SEOUL – Who could have foreseen a future where we can answer a call by driving, with one single command or play your favorite song because you asked the car to? Electronics and technology is changing rapidly when it involves car, which is why the tech companies want to enter now.
Samsung Electronics and group companies are making a belated push into the business of supplying technology to carmakers, while rivals are already lining up lucrative deals with an industry that is notoriously difficult to enter.
Data compiled by Thomson Reuters IP & Science shows the world’s top smartphone maker and other Samsung Group tech affiliates are ramping up r&d for auto technology, with two-thirds of their combined 1,804 U.S. patent filings related to electric vehicles and electric components for cars coming since 2010.
The analysis did not include filings made after 2013 due to a lag between filing and publication.
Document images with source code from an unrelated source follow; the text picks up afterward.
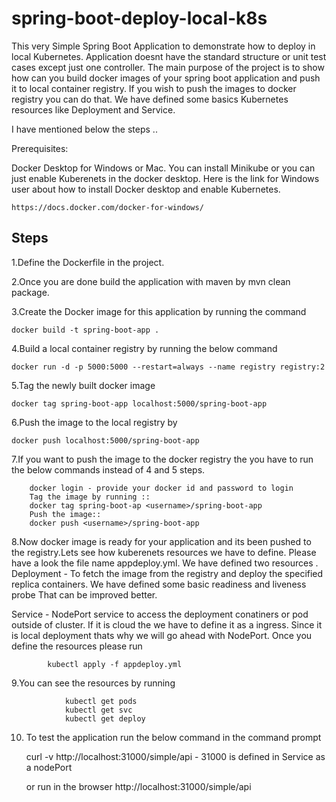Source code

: # spring-boot-deploy-local-k8s
This very Simple Spring Boot Application to demonstrate how to deploy in local Kubernetes. Application doesnt have the standard structure or unit test cases except just one controller. The main purpose of the project is to show how can you build docker images of your spring boot application and push it to local container registry. If you wish to push the images to docker registry you can do that. We have defined some basics Kubernetes resources like Deployment and Service. 

I have mentioned below the steps .. 

Prerequisites: 

Docker Desktop for Windows or Mac. You can install Minikube or you can just enable Kuberenets in the docker desktop. Here is the link for Windows user about how to install Docker desktop and enable Kubernetes.

	https://docs.docker.com/docker-for-windows/

## Steps

1.Define the Dockerfile in the project. 

2.Once you are done build the application with maven by mvn clean package.

3.Create the Docker image for this application by running the command 

	docker build -t spring-boot-app .

4.Build a local container registry by running the below command 

	docker run -d -p 5000:5000 --restart=always --name registry registry:2

5.Tag the newly built docker image 
	
	docker tag spring-boot-app localhost:5000/spring-boot-app
	
6.Push the image to the local registry by 

	docker push localhost:5000/spring-boot-app	

7.If you want to push the image to the docker registry the you have to run the below   commands instead of 4 and 5 steps.

		docker login - provide your docker id and password to login
		Tag the image by running ::
		docker tag spring-boot-ap <username>/spring-boot-app
		Push the image::
		docker push <username>/spring-boot-app
		
8.Now docker image is ready for your application and its been pushed to the registry.Lets see how kuberenets resources we have to define. Please have a look the file name appdeploy.yml.
We have defined two resources .
 Deployment - To fetch the image from the registry and deploy the specified replica containers. We have defined some basic readiness and liveness probe That can be improved better.
 
 Service - NodePort service to access the deployment conatiners or pod outside of cluster. If it is cloud the we have to define it as a ingress. Since it is local deployment thats why we will go ahead with NodePort.
 Once you define the resources please run 
			
			kubectl apply -f appdeploy.yml 

 9.You can see the resources by running 
	
				kubectl get pods	
				kubectl get svc
				kubectl get deploy	
	
10. To test the application run the below command in the command prompt 

	curl -v http://localhost:31000/simple/api - 31000 is defined in Service as a nodePort
	
	or run in the browser http://localhost:31000/simple/api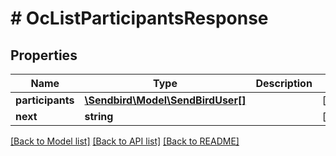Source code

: # # OcListParticipantsResponse

## Properties

Name | Type | Description | Notes
------------ | ------------- | ------------- | -------------
**participants** | [**\Sendbird\Model\SendBirdUser[]**](SendBirdUser.md) |  | [optional]
**next** | **string** |  | [optional]

[[Back to Model list]](../../README.md#models) [[Back to API list]](../../README.md#endpoints) [[Back to README]](../../README.md)

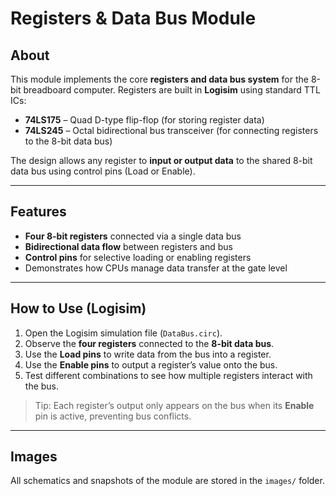 # Registers & Data Bus Module

## About
This module implements the core **registers and data bus system** for the 8-bit breadboard computer. 
Registers are built in **Logisim** using standard TTL ICs:

- **74LS175** – Quad D-type flip-flop (for storing register data) 
- **74LS245** – Octal bidirectional bus transceiver (for connecting registers to the 8-bit data bus)

The design allows any register to **input or output data** to the shared 8-bit data bus using control pins (Load or Enable).

---

## Features
- **Four 8-bit registers** connected via a single data bus 
- **Bidirectional data flow** between registers and bus 
- **Control pins** for selective loading or enabling registers 
- Demonstrates how CPUs manage data transfer at the gate level 

---

## How to Use (Logisim)
1. Open the Logisim simulation file (`DataBus.circ`). 
2. Observe the **four registers** connected to the **8-bit data bus**. 
3. Use the **Load pins** to write data from the bus into a register. 
4. Use the **Enable pins** to output a register’s value onto the bus. 
5. Test different combinations to see how multiple registers interact with the bus. 

> Tip: Each register’s output only appears on the bus when its **Enable** pin is active, preventing bus conflicts.

---

## Images
All schematics and snapshots of the module are stored in the `images/` folder.


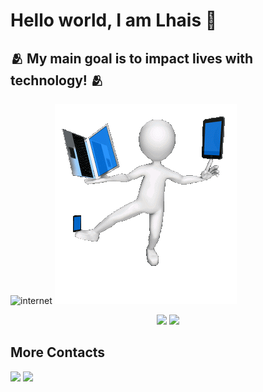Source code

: # Hello world, I am Lhais 👋

## :people_hugging: My main goal is to impact lives with technology! :people_hugging:


<div display="flex">
    <img src="./images/art-seguridad-logo.gif" alt="internet" width="45%"/>
    <img src="./images/tecnologia.gif" alt="internet"/>
</div>


<p align="center">
  <img src="https://github-readme-stats.vercel.app/api?username=LhaisCosta99&theme=dark&hide_border=true" width="400px" />
  <img src="https://github-readme-streak-stats.herokuapp.com?user=LhaisCosta99&theme=dark&bl&hide_border=true" width="400px" />
</p>

## More Contacts

[<img src="https://img.shields.io/badge/linkedin-%230077B5.svg?&style=for-the-badge&logo=linkedin&logoColor=white" />](https://www.linkedin.com/in/lha%C3%ADs-costa-3b51b3238/) 
[<img src = "https://img.shields.io/badge/instagram-%23E4405F.svg?&style=for-the-badge&logo=instagram&logoColor=white">](https://www.instagram.com/lhais_costa25/)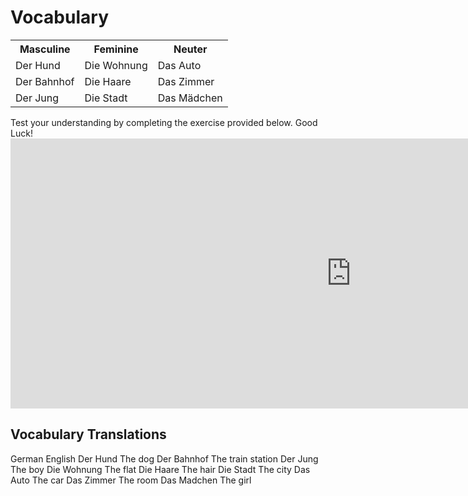 <h1>Vocabulary</h1>

<table>
  <tr>
    <th>Masculine</th>
    <th>Feminine</th>
    <th>Neuter</th>
  </tr>
  <tr>
    <td>Der Hund</td>
    <td>Die Wohnung</td>
    <td>Das Auto</td>
  </tr>
  <tr>
    <td>Der Bahnhof</td>
    <td>Die Haare</td>
    <td>Das Zimmer</td>
  </tr>
  
  <tr>
    <td>Der Jung</td>
    <td>Die Stadt</td>
    <td>Das Mädchen</td>
  </tr> 
 </table>

<p> Test your understanding by completing the exercise provided below. Good Luck!<iframe src="https://h5p.org/h5p/embed/390049" width="1090" height="432" frameborder="0" allowfullscreen="allowfullscreen"></iframe><script src="https://h5p.org/sites/all/modules/h5p/library/js/h5p-resizer.js" charset="UTF-8"></script> <p/>


<h2> Vocabulary Translations</h2>


 <tr>
  <th> German</th>
  <th> English</th>
  </tr>
  <tr>
  <td> Der Hund </td> 
  <td> The dog  </td>
  </tr>
  <tr>
  <td>Der Bahnhof   </td>
  <td>The train station </td>
  </tr>
  <tr>
  <td> Der Jung </td>
  <td> The boy  </td>
  </tr>
  <tr>
  <td> Die Wohnung</td>
  <td> The flat  </td>
  </tr> 
  <tr>
  <td> Die Haare</td>
  <td> The hair</td>
   </tr>
   <tr>
  <td>Die Stadt</td>
  <td> The city </td>
   </tr>
   <tr>
  <td> Das Auto</td>
  <td> The car </td>
   </tr>
   <tr>
  <td> Das Zimmer</td>
  <td> The room </td>
   </tr> 
   <tr>
   <td> Das Madchen</td>
   <td> The girl </td>
</table>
They haven’t yet landed significant business, and Samsung Group declined to comment on strategy, but the lure is obvious.
Automakers already incorporate or are developing technologies to enhance safety and provide better smartphone connectivity and entertainment systems, creating an opening for tech companies to break into a market for software, services and components that is worth around $500 billion, ABI Research analyst Dominique Bonte said.
“There are two trends: the car becomes a connected software device, and the entire mobile and ICT ecosystem is getting very interested in playing a part in that evolution,” Bonte said.
That is particularly welcome as demand for smartphones, TVs and computers slows, but Samsung is arriving late at a party where some of the best partners are already taken.